Desta segunda Canudos, edificada por homens e mulheres que vieram a epopéia do Bom Jesus Conselheiro, as imagens começam a aparecer no cinquentenário do conflito, em 1947, com as fotografias de Pierre Verger.
O etnólogo e fotógrafo francês registrou o vilarejo num domingo, dia de feira, acompanhado de Odorico Tavares, na época repórter da revista "O Cruzeiro".
Retratou, principalmente, os sobreviventes. São imagens fortes, tensas. O tempo está riscado nas fendas das faces, mas fugidio, erradio, nos olhares.

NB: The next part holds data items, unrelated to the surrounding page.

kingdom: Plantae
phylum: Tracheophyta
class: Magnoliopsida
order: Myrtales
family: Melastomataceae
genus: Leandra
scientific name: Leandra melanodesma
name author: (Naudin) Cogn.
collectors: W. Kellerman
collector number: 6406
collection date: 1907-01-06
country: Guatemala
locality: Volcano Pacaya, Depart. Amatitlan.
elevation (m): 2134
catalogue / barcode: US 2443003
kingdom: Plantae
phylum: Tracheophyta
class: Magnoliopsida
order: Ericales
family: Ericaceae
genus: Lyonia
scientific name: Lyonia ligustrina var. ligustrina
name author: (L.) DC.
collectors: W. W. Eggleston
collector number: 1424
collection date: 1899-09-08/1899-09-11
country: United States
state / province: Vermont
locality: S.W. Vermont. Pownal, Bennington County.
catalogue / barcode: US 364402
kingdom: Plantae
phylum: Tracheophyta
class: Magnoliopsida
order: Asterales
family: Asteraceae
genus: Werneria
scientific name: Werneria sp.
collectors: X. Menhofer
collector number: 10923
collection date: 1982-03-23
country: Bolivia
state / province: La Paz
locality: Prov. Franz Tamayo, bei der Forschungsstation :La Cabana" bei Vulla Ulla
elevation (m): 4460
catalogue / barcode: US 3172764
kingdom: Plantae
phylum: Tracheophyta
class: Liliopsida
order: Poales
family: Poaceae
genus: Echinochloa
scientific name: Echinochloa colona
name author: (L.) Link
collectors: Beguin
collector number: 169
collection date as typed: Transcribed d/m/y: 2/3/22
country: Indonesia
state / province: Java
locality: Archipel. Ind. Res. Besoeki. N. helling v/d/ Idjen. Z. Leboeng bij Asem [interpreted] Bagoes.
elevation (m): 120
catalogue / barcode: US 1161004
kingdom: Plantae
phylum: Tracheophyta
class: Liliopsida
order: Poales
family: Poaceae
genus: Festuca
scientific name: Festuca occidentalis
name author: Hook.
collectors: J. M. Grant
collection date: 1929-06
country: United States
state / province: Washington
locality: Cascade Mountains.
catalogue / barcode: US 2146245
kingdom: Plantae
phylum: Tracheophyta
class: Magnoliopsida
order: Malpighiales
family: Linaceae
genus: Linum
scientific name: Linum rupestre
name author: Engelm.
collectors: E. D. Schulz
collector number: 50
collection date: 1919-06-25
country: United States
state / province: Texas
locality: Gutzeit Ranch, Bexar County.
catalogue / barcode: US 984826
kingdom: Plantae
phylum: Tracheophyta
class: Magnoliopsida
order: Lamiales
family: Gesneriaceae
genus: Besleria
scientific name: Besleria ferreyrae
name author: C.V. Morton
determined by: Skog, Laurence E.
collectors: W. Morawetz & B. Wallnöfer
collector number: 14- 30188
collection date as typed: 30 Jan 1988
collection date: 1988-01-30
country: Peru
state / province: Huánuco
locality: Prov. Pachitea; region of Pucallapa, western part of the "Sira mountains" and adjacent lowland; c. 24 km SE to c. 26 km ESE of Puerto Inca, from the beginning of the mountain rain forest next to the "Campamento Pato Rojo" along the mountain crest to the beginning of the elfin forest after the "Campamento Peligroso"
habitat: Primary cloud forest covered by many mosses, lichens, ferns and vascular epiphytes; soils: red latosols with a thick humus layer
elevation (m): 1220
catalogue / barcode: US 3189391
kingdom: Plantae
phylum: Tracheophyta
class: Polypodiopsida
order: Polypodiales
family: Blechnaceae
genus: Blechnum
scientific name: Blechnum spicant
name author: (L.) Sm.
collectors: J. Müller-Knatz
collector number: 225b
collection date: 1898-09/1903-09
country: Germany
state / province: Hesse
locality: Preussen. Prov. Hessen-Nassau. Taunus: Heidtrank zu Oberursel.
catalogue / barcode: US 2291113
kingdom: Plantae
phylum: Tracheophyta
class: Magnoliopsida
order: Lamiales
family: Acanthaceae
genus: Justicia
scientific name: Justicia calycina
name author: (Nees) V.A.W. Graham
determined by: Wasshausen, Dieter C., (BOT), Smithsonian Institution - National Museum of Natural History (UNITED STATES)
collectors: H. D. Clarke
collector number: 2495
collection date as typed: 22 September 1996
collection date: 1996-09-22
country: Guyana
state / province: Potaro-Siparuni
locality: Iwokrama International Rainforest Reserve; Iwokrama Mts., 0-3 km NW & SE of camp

Alguns anos depois, durante a construção do açude que afogaria as Canudos, muitos fotógrafos visitaram o palco da tragédia sertaneja. Entre eles Alfredo Vila-Flor (1964) e Jair Dantas (1968).
Alfredo registrou vários aspectos da vila. E, numa síntese, entrelaçou os tempos canudenses na fotografia de Manoelzão, sobrevivente do conflito, com os pés andejos sobre as ruínas de um templo destruído.
Outras ruínas seriam fotografadas por Jair Dantas. Desta vez, os escombros da Canudos reconstruída. O cenário abandonado, misturando ruínas antigas e recentes que adormeceriam no silêncio lodoso do lago.
Em 1969 vieram as águas. E outros aventureiros das imagens fizeram ensaios sobre o cenário e seus personagens, herdeiros da memória do triste episódio.
Quase cem anos depois da guerra, em 1996, a seca provocou o afloramento da ruinaria de Canudos.
E ficamos a fotografar estas ruínas recentes, templos perdidos no tempo.